_What the task asks_:
Count the lines below with the string "centimetres" in them. Only the number should be given.

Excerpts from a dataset

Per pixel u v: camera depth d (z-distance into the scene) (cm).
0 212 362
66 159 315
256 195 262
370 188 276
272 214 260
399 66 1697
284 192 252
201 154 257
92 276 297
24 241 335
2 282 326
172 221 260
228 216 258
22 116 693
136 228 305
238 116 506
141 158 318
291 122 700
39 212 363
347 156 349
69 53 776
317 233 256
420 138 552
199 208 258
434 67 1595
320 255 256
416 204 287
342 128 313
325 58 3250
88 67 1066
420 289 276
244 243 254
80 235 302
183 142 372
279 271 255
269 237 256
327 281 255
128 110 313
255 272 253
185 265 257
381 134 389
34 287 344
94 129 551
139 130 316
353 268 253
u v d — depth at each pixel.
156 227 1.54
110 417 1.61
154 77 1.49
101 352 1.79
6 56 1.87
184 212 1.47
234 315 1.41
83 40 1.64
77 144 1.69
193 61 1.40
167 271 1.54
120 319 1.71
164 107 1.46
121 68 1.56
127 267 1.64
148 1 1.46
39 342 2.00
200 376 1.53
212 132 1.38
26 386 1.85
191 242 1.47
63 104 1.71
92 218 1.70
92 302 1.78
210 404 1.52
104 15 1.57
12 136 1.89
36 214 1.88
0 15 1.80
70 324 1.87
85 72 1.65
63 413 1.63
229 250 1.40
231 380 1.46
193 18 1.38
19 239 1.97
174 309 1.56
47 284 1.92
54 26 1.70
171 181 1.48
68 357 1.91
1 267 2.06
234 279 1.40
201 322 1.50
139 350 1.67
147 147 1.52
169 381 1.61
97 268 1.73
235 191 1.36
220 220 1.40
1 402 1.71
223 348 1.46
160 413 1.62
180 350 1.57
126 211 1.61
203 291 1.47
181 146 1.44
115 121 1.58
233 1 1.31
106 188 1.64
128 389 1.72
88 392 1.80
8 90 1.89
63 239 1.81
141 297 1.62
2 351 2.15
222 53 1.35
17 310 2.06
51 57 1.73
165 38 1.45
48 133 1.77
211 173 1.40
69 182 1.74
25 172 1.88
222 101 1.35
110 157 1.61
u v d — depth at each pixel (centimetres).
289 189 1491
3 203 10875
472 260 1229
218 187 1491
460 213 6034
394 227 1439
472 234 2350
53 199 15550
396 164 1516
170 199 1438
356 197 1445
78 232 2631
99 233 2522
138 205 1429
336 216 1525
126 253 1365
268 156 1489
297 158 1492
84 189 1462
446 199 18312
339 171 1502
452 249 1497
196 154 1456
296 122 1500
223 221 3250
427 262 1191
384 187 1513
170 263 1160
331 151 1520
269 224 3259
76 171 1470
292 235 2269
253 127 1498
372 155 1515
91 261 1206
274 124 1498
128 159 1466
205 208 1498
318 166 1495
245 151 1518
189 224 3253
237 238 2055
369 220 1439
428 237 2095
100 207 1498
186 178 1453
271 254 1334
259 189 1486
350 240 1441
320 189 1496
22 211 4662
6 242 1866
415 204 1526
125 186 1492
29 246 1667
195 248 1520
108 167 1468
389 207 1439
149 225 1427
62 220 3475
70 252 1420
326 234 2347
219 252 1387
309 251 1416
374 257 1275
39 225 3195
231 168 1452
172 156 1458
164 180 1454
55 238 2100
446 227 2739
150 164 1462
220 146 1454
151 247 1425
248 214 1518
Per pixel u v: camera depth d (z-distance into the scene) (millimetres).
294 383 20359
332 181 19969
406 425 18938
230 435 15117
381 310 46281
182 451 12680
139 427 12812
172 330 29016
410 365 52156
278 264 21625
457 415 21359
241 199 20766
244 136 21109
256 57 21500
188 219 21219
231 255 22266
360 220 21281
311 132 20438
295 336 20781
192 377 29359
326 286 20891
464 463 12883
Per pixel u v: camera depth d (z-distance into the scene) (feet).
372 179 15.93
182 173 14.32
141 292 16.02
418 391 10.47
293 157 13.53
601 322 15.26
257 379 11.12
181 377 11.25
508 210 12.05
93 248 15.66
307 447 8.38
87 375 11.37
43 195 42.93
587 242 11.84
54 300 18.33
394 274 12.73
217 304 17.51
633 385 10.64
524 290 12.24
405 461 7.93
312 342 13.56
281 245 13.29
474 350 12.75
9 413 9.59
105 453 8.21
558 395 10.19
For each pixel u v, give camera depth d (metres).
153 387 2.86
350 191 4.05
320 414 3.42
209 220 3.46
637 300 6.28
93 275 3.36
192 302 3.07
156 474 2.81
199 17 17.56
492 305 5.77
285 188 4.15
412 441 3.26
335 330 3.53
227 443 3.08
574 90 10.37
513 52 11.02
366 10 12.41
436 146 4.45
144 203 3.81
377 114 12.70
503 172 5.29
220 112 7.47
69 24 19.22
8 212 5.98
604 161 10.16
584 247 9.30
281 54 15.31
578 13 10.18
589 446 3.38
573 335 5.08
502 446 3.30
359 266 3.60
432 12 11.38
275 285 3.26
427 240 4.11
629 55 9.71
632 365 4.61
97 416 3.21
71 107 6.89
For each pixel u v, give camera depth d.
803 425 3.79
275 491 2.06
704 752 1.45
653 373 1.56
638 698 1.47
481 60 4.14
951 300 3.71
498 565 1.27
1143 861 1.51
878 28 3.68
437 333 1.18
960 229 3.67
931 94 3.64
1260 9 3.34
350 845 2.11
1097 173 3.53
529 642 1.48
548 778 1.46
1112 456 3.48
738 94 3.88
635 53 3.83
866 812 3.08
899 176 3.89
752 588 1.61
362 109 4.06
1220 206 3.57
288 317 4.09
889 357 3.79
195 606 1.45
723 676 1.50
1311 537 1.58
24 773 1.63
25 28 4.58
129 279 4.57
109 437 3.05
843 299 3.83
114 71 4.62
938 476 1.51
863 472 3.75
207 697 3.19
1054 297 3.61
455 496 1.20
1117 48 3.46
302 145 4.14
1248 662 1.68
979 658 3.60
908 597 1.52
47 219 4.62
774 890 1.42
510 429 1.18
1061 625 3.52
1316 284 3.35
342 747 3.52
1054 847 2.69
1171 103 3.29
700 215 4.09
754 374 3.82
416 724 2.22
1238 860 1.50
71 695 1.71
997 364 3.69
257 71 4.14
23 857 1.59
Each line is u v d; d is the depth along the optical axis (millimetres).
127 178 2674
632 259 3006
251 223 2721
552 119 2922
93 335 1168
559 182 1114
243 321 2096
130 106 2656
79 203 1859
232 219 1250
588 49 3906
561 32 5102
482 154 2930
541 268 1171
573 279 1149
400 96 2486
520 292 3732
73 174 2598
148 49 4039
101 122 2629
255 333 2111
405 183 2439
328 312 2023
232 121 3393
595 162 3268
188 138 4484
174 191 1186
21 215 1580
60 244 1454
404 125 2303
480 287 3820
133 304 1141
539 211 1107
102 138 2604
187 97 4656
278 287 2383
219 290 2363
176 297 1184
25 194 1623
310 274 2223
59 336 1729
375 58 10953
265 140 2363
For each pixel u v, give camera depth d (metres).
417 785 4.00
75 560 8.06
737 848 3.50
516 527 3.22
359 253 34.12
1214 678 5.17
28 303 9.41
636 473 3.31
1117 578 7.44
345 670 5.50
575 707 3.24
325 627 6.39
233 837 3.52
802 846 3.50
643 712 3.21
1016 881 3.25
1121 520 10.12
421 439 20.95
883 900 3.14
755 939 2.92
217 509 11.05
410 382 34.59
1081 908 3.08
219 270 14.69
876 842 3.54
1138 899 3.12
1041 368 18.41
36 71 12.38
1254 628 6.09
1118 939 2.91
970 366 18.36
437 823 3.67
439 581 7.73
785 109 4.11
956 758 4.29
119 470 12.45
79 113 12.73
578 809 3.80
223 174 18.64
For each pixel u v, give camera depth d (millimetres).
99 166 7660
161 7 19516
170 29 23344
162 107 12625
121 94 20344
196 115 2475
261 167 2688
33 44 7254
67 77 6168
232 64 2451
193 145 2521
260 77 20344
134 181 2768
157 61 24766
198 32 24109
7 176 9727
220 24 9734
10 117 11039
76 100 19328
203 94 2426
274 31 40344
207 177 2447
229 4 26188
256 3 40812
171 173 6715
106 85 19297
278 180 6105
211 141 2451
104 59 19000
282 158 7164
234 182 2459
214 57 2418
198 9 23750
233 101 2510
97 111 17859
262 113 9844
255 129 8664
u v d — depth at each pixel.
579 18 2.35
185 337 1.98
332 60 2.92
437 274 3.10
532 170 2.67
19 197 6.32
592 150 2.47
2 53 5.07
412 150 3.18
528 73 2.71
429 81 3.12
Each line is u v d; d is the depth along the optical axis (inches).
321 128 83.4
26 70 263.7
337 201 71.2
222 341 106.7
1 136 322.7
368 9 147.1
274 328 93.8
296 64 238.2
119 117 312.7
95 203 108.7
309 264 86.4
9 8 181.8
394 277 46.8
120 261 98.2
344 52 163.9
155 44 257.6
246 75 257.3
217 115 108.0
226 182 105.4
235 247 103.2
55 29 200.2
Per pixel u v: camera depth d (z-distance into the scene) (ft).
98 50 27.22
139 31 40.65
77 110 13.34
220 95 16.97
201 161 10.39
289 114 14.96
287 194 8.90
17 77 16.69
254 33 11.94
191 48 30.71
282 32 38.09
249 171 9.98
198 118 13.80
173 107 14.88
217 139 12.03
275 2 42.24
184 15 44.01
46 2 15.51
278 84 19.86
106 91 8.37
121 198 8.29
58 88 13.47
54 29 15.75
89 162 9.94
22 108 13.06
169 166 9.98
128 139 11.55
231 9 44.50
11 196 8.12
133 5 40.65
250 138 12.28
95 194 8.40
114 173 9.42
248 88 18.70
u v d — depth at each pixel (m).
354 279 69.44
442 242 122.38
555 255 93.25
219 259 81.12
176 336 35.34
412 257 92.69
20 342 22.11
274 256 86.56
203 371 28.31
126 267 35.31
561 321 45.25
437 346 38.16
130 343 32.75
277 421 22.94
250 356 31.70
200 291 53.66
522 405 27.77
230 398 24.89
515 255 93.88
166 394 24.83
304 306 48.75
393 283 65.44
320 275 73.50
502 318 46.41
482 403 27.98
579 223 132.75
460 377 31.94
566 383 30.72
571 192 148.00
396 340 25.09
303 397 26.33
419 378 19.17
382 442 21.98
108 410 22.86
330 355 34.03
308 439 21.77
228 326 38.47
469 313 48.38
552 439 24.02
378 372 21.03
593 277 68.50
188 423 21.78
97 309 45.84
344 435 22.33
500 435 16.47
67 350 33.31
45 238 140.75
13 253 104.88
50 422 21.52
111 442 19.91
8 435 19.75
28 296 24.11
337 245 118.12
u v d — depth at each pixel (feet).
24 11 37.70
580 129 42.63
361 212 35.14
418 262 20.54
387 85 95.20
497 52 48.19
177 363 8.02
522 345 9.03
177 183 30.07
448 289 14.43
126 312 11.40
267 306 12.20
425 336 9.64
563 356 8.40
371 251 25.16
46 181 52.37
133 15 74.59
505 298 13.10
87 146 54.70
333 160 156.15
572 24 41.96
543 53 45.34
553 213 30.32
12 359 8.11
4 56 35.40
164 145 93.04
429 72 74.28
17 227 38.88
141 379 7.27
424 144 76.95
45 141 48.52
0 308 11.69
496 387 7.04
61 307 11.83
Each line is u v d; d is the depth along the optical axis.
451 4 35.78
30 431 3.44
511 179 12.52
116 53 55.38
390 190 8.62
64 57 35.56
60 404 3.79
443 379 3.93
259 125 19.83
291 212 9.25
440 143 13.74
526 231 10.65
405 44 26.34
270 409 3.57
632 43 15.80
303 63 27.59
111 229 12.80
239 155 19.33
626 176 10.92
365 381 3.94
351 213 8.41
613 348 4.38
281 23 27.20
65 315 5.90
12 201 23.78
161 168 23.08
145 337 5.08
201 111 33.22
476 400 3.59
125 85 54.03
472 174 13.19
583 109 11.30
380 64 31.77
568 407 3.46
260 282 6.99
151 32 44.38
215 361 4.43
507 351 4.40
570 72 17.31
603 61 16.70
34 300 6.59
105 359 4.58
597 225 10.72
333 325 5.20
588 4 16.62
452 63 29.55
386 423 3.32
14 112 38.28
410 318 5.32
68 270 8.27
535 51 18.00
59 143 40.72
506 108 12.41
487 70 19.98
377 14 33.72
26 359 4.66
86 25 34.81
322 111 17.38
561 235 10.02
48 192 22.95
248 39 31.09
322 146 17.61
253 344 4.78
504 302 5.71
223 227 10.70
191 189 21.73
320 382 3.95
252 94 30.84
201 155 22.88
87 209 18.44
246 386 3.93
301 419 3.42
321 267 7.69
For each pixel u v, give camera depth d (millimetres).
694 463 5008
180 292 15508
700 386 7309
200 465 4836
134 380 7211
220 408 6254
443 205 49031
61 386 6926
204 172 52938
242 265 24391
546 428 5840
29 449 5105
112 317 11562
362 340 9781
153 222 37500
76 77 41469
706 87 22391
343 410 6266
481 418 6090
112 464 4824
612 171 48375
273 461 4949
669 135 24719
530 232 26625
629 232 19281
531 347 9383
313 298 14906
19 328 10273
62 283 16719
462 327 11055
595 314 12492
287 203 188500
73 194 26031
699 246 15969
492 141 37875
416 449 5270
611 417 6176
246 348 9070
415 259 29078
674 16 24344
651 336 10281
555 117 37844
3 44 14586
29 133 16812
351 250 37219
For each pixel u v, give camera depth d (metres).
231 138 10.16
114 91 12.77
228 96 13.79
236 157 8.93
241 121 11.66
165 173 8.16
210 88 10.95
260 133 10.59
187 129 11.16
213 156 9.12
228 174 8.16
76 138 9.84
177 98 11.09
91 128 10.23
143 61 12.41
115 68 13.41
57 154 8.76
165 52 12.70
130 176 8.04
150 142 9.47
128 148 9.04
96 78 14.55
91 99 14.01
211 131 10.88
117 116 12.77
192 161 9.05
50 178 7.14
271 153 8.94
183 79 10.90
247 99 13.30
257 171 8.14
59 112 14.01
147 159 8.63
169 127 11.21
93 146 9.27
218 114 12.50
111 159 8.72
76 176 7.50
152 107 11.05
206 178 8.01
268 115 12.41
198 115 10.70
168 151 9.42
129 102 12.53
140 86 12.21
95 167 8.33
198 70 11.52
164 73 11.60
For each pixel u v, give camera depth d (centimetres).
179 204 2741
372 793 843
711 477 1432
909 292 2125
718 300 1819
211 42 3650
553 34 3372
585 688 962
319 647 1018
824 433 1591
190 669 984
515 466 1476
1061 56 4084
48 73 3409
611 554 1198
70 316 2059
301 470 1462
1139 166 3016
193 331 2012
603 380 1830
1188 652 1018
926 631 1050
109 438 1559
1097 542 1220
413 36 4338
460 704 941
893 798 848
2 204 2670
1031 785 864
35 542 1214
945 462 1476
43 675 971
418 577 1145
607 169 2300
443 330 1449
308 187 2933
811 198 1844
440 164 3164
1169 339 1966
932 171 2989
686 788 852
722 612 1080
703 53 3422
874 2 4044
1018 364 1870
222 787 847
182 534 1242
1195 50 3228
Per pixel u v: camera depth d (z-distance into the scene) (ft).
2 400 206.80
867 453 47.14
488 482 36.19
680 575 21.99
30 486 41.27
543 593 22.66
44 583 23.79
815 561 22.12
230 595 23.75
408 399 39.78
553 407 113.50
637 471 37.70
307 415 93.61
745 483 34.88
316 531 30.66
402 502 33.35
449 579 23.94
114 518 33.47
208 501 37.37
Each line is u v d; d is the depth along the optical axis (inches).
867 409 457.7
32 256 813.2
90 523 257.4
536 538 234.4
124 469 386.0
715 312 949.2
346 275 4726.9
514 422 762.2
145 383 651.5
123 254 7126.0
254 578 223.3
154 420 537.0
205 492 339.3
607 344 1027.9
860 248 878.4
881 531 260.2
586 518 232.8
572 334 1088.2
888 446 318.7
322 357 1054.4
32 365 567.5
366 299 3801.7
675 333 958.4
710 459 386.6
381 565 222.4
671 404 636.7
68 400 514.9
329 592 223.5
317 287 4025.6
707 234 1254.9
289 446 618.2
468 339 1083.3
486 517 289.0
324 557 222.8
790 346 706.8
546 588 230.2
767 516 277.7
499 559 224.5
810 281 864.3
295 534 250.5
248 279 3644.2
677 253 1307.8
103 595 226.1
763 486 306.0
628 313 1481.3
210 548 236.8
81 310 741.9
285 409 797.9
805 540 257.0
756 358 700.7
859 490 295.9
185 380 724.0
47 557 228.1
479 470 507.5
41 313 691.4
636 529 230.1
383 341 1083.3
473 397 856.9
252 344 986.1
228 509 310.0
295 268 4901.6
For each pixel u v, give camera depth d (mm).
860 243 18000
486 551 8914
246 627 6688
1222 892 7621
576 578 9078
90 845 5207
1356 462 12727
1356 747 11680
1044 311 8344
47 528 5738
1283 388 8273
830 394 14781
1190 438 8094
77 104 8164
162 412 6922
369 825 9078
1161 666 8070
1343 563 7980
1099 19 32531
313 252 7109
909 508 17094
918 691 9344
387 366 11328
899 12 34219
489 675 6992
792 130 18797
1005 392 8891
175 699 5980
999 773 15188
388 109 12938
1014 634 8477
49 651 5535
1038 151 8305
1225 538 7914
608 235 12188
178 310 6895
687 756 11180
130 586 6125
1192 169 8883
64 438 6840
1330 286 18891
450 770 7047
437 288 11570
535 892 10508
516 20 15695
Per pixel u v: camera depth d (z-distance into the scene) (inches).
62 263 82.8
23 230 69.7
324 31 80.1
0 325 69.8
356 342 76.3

_Written answer_:
2